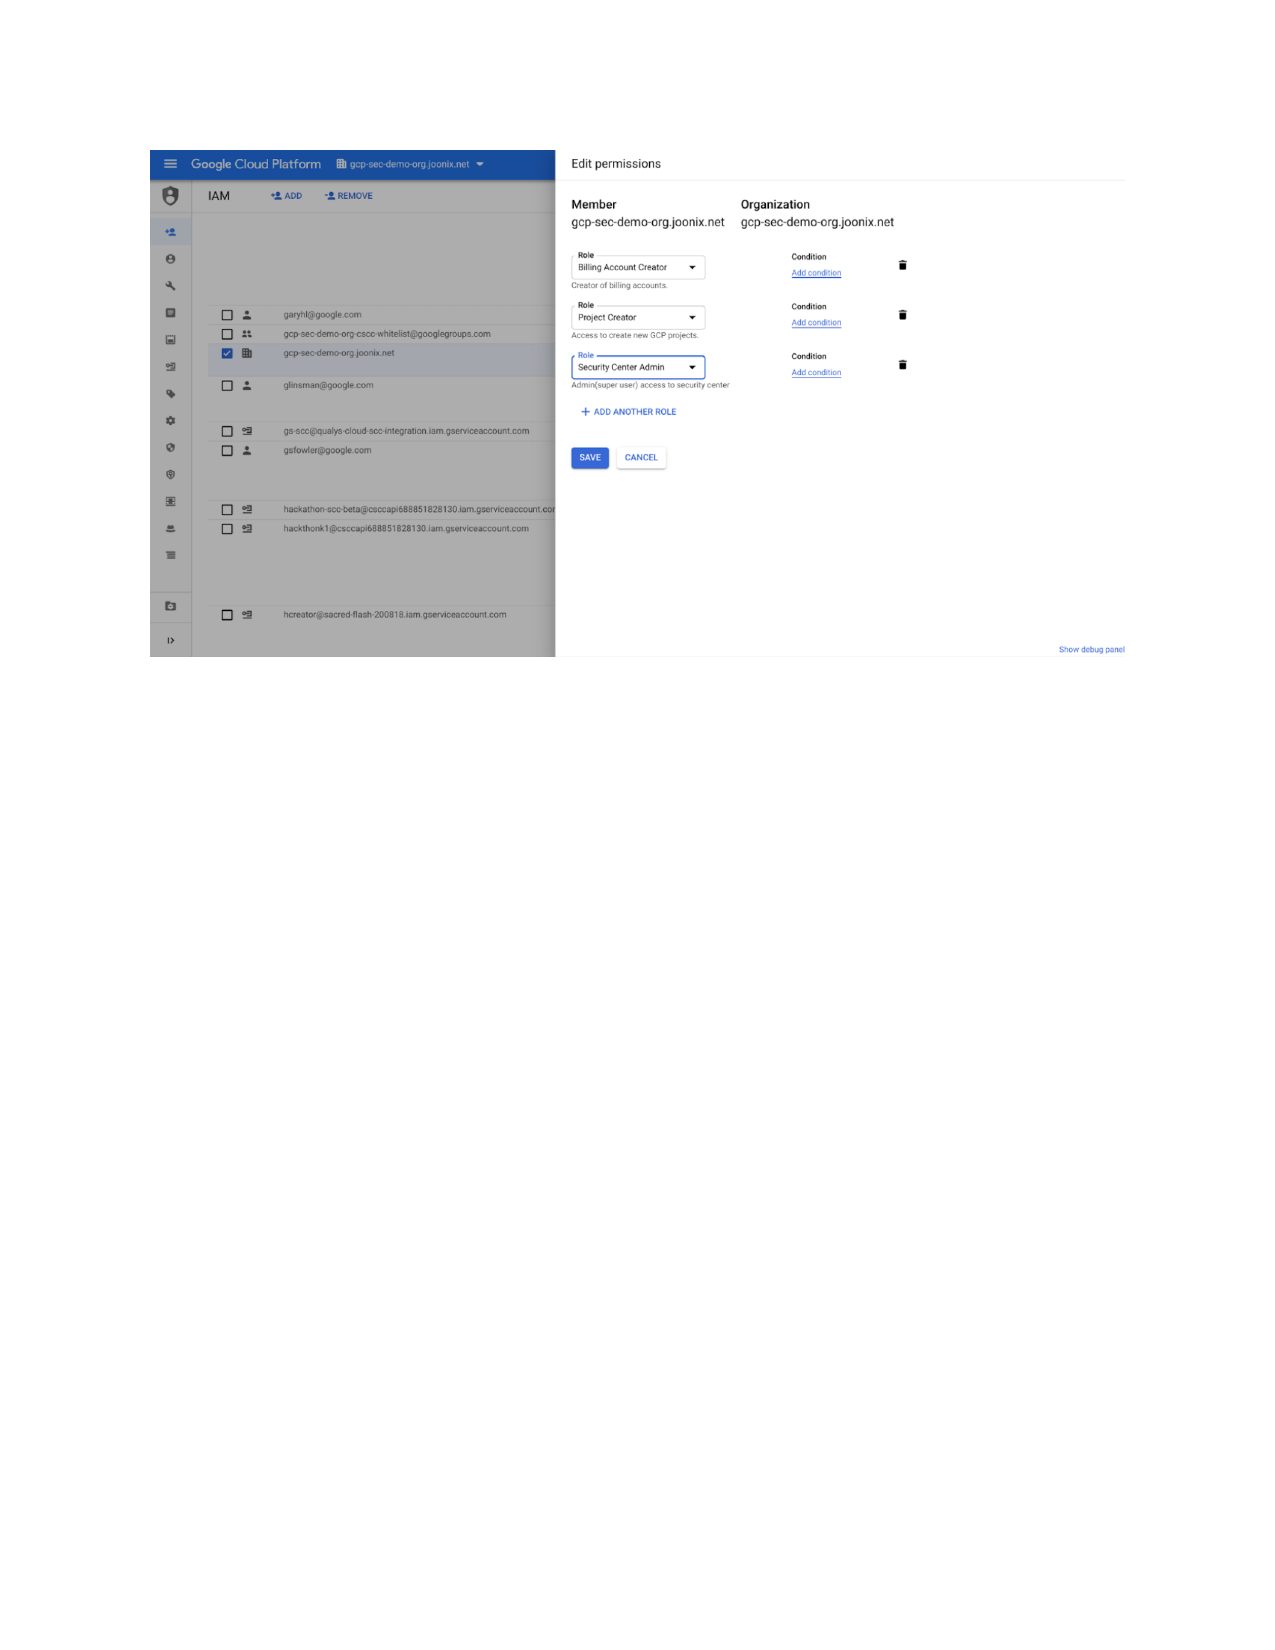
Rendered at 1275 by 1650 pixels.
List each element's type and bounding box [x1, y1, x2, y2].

picture [150, 150, 1125, 657]
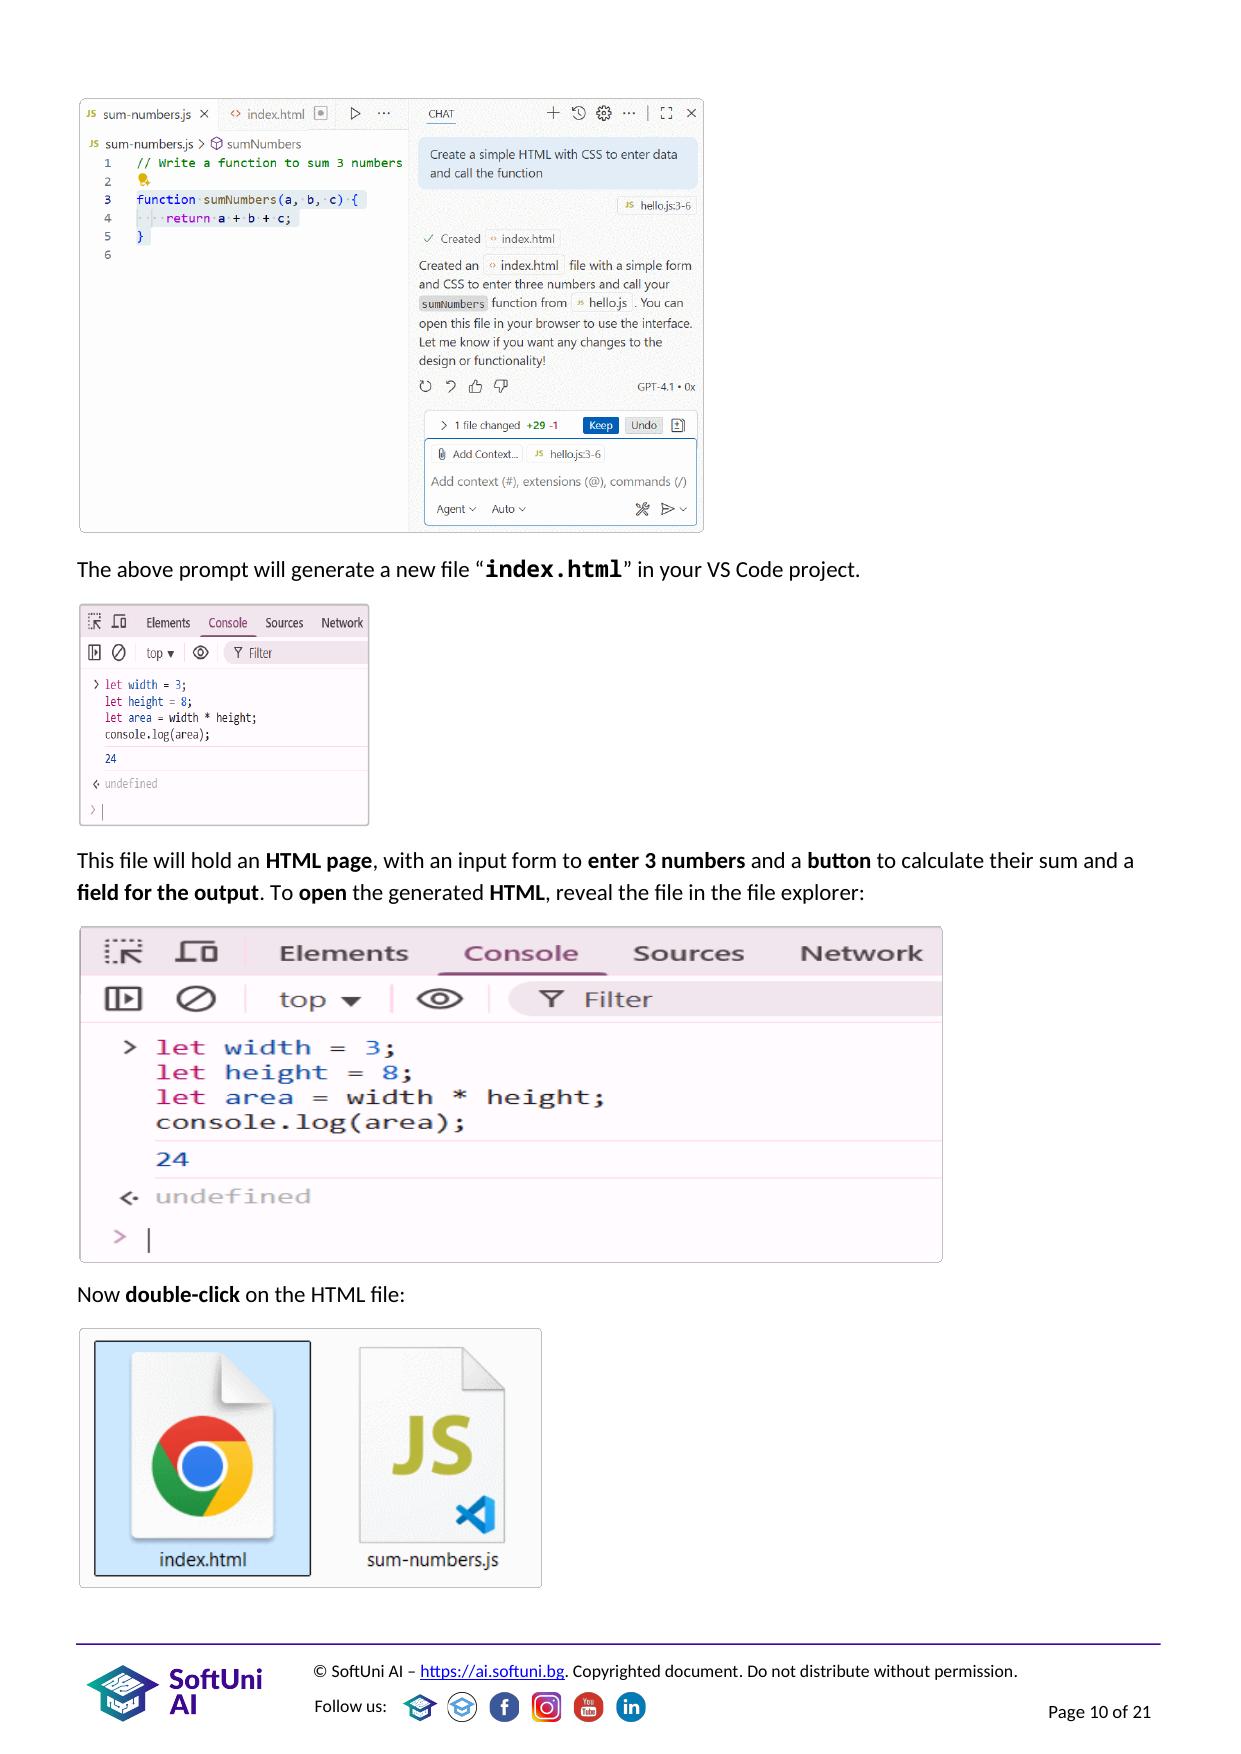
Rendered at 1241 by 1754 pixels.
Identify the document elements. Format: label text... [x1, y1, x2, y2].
□ □ □ □
About this exercise:
Give again, exactly, every line from the one holding "Rendered at 1241 by 1754 pixels." to the last line of the data.

Result for this exercise:
Rendered at 1241 by 1754 pixels.
Identify the document elements. Format: label text... [x1, y1, x2, y2].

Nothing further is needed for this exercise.